SOMOS PÓ

Não fossem as surpresas da vida e a crónica de hoje teria sido escrita em tempo oportuno e sobre outro tema. Tinha decidido refletir um pouco sobre a afirmação do filósofo e escritor francês Pascal Bruckner na sua obra “a euforia perpétua: ensaio sobre o dever de felicidade”, a saber:

 

"Estamos condenados a ser sempre eufóricos, e esse é precisamente o problema, porque as pessoas tornam-se infelizes por serem forçadas a ser felizes."

 

 
No entanto, fui triste e inesperadamente interrompido pela notícia da morte de alguém… e pela lógica humana, não foi seguida a ordem natural da vida.
Apenas me ocorreu o Salmo 89 (90):

 

Vós os arrebatais como um sonho,

como a erva que de manhã reverdece;

de manhã floresce e viceja,

de tarde ela murcha e seca.

 

Somos pó! Por mais que custe à minha arrogância, somos frágeis, muito frágeis, e perante esta finitude tão humana ainda fico incrédulo e perdido. É demasiado violento embatermos assim, de frente, com a falta de sentido imediato, pelo menos segundo os nossos quadros mentais.

 

Porquê? Se era este o final, porquê passar por um processo longo e tantas vezes doloroso? Que sentido pode ter o sofrimento? E a morte? É inevitável não nos questionarmos…

 

Nestes momentos de dor, não há palavras, só a presença. É um mistério que nos envolve a todos, sem exceção. Não é só alguém que deixa de estar presente, é uma parte de nós que passa a estar incompleta e que queremos manter preenchida. É uma enorme sensação de vazio… sobre qual não arriscamos pensar, apenas sentimos… e enxergamos toda uma vida de outra maneira: as prioridades reordenam-se quase automaticamente.

 

Acreditar que a vida não termina, apenas se transforma, é muito difícil, apesar da certeza de que é a única forma de apaziguar a dor e abrir-se a um outro sentido, não só para a morte mas para a vida!

 

Mas dói. E muito. Somos seres corpóreos e precisamos do corpo, do nosso e do do outro, para nos relacionarmos e na sua ausência… parece que tudo se perde.
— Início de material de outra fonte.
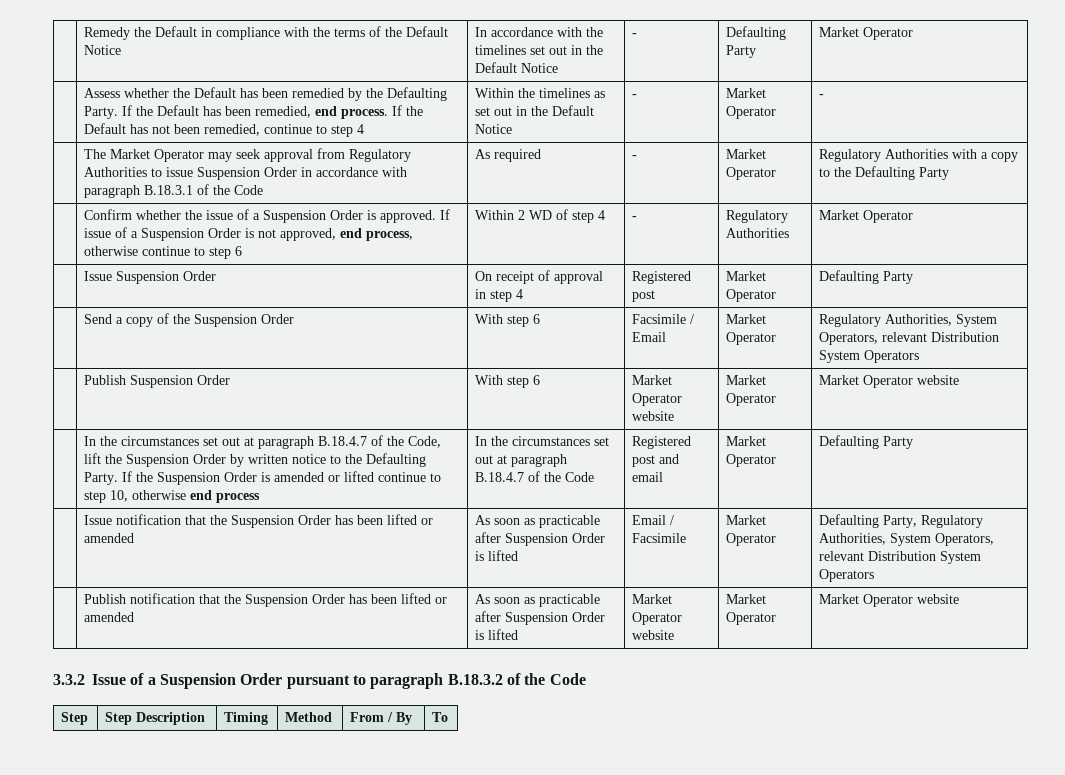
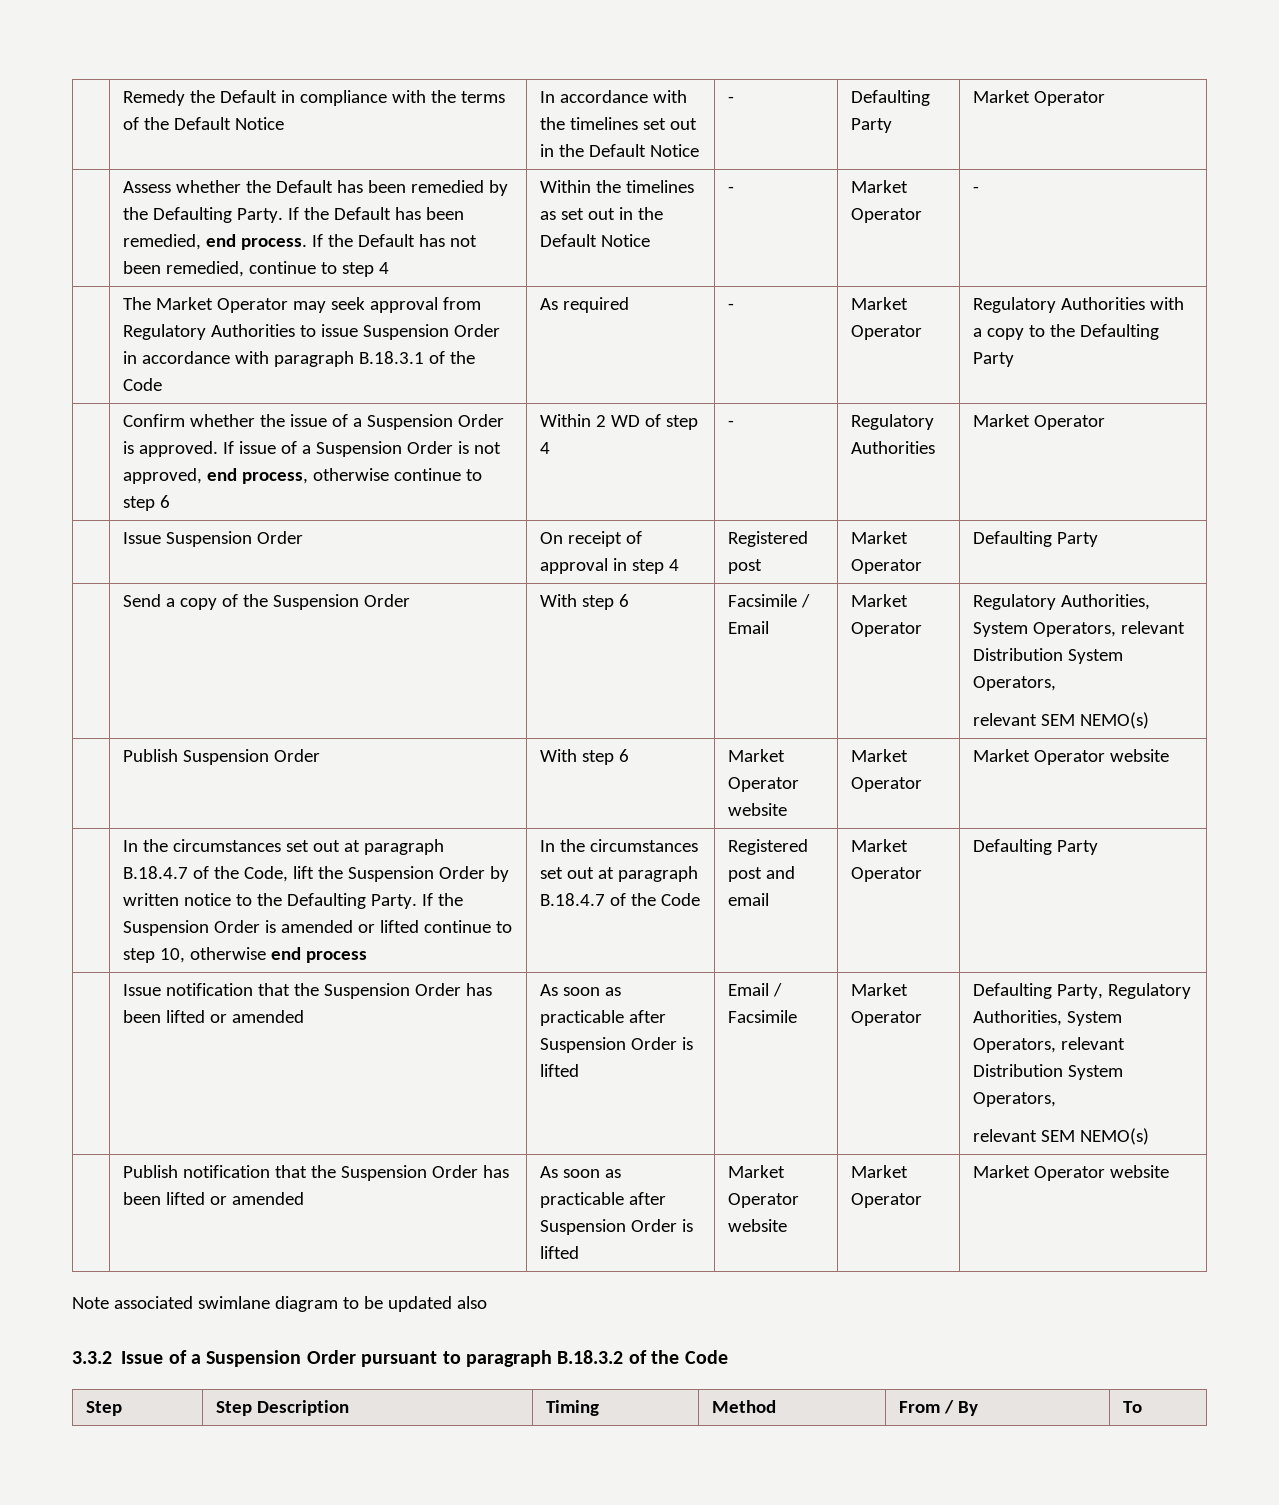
[864,350,920,363] Operators -> [972,676,1056,691] [972,712,1149,729] Operators, // relevant SEM NEMO(s)
[819,569,875,582] Operators -> [972,1092,1056,1107] [972,1128,1149,1145] Operators, // relevant SEM NEMO(s)
(960, 599) none -> [72,1296,487,1312] // Note associated swimlane diagram to be updated also

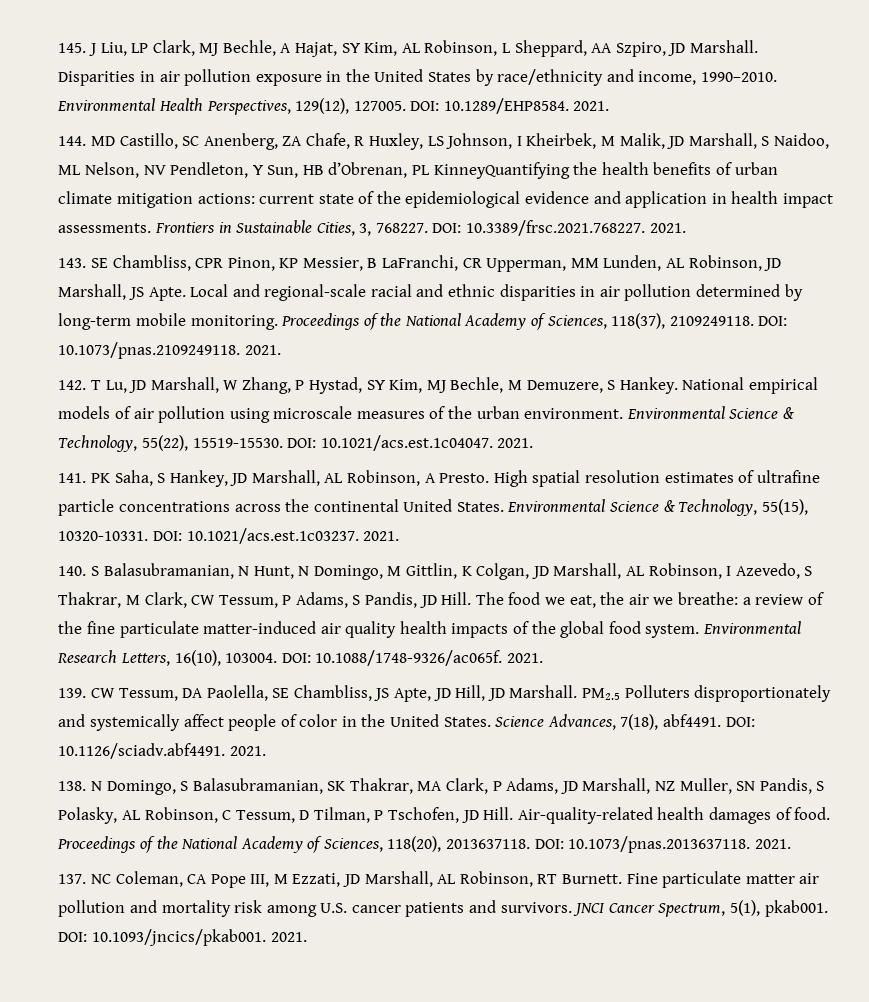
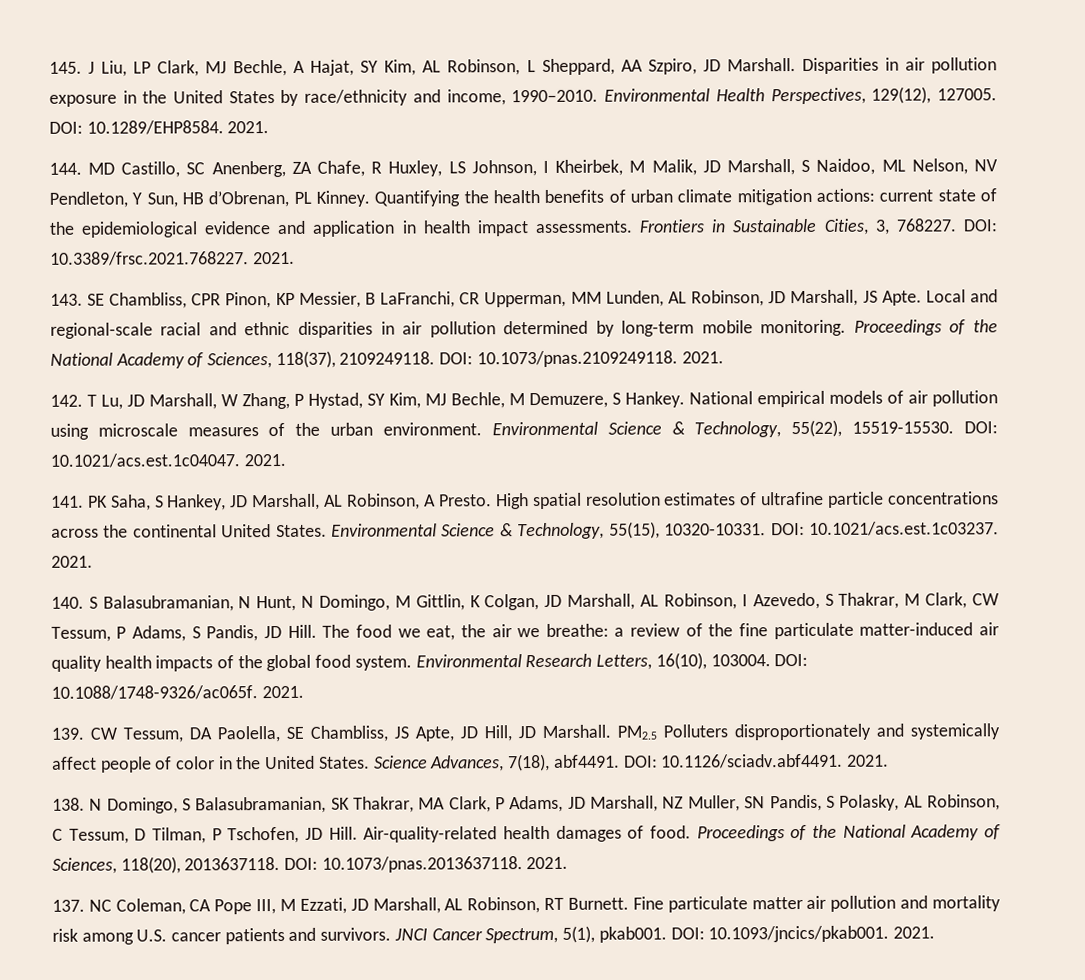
[433,162,570,179] KinneyQuantifying -> [315,190,461,207] Kinney. Quantifying

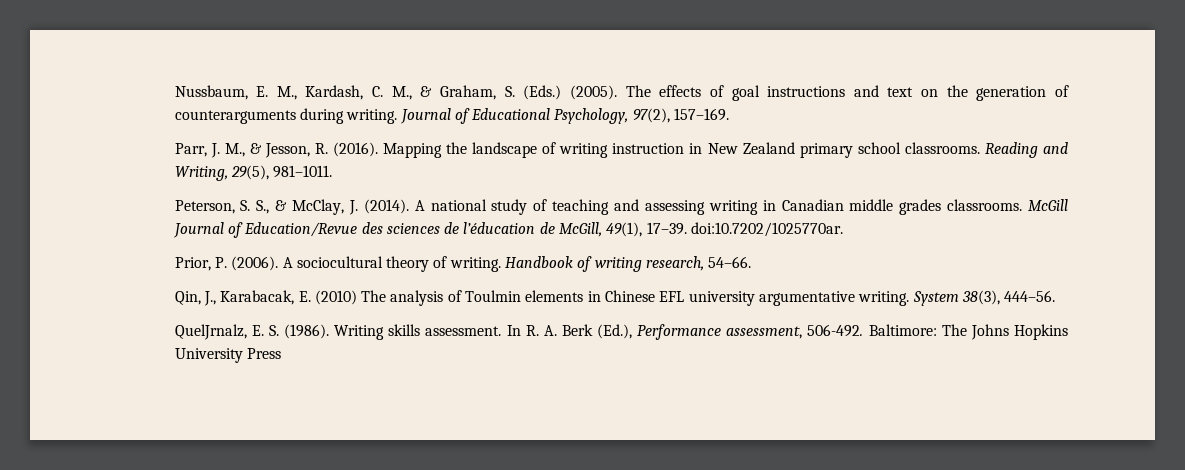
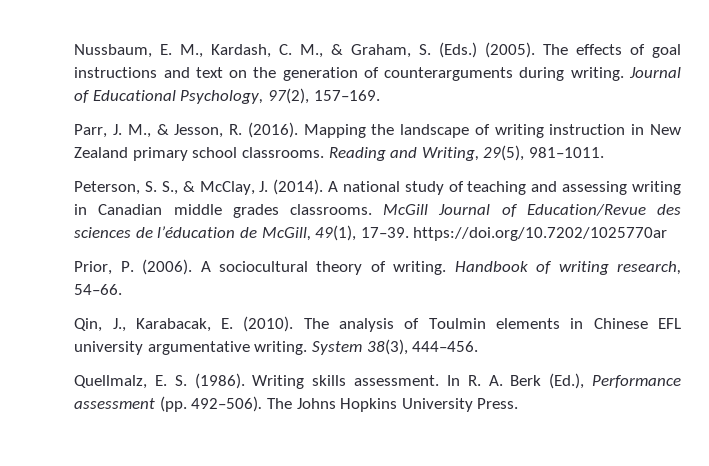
[691,222,844,237] doi:10.7202/1025770ar. -> [413,227,668,241] https://doi.org/10.7202/1025770ar
[314,290,357,305] (2010) -> [243,316,294,332] (2010).
[1004,290,1056,302] [174,324,247,340] 444–56. // QuelJrnalz, -> [412,341,479,352] [74,375,148,389] 444–456. // Quellmalz,
[726,324,937,339] assessment, 506-492. Baltimore: -> [74,396,263,412] assessment (pp. 492–506).
[246,348,281,359] Press -> [477,398,519,409] Press.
Com o tempo recuperamos o outro para lá da presença física e voltamos a preencher o vazio com outra forma de estar presente. Fica a memória, os rostos, os gestos, o cheiro... em bom português, a saudade.

 

Ultrapassa-se a procura de um sentido para a morte, de ser ou não ser justo, a necessidade de responder a todos os porquês e, sem angústia, sentimos que depois da nossa finitude começa o sempre, que um dia será nosso e onde descansam em paz aqueles que já existem para lá do tempo.

Até sempre, João!

Paulo V. Carvalho

Cronista.

Licenciado em Teologia. Pós Graduação em doutrina e ética social. Mestrado em Informática Educacional. Especialização em Educação Especial. Professor. Gosta de desafios.